■ 网页正文:
====

18. 4Sum

Given an array nums of n integers and an integer target, are there elements a, b, c, and d in nums such that a + b + c + d = target? Find all unique quadruplets in the array which gives the sum of target.

Note:
The solution set must not contain duplicate quadruplets.

Example:
Given array nums = [1, 0, -1, 0, -2, 2], and target = 0.

A solution set is:
[
  [-1,  0, 0, 1],
  [-2, -1, 1, 2],
  [-2,  0, 0, 2]
]

难度：medium

题目：
给定一整数数组和一目标整数，是否存在4个数的和为指定整数？ 找出所有这样不同的4元组。
注意：
答案一定不能包含重复的四元组。

思路：
数组排序，固定一个数，然后降级为3sum

Runtime: 34 ms, faster than 78.86% of Java online submissions for 4Sum.
Memory Usage: 31.7 MB, less than 13.82% of Java online submissions for 4Sum.

class Solution {
    public List<List<Integer>> fourSum(int[] nums, int target) {
        List<List<Integer>> result = new ArrayList();
        Arrays.sort(nums);
        int numsLen = nums.length;
        for (int k = 0; k < numsLen; k++) {
            if (0 == k || nums[k - 1] != nums[k]) {
                for (int i = k + 1; i < numsLen; i++) {
                    if ((k + 1) == i || nums[i - 1] != nums[i]) {
                        for (int left = i + 1, right = numsLen - 1; left < right; left++, right--) {
                            int sum = nums[left] + nums[right] + nums[i] + nums[k];
                            if (target == sum 
                                && ((i + 1) == left || nums[left - 1] != nums[left])
                                && ((numsLen - 1) == right || nums[right] != nums[right + 1])
                               ) {
                                result.add(Arrays.asList(nums[k], nums[i], nums[left], nums[right]));
                            } else if (sum > target) {
                                left--;
                            } else {
                                right++;
                            }
                        }
                    }        
                }
            }
        }

        return result;
    }
}

====

■ 所给数据:
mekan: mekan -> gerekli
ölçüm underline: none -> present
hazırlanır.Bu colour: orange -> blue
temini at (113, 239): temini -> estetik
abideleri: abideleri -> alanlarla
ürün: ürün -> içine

====

■ 练习任务:
a – 请一字不改地引用 4Sum 题解中“Given an array”与“target = 0.”之间的文字，两端都包括在内。
b – 根据 4Sum 题解回答下列问题：
(i) 这道题标注的难度是什么？
(ii) 思路部分说，数组排序并固定一个数之后，问题降级为什么？
(iii) 提交结果中的运行时间是多少？

■ 各题答案:
a –
Given an array nums of n integers and an integer target, are there elements a, b, c, and d in nums such that a + b + c + d = target? Find all unique quadruplets in the array which gives the sum of target.

Note:
The solution set must not contain duplicate quadruplets.

Example:
Given array nums = [1, 0, -1, 0, -2, 2], and target = 0.

b –
(i) medium。
(ii) 3sum。
(iii) 34 ms。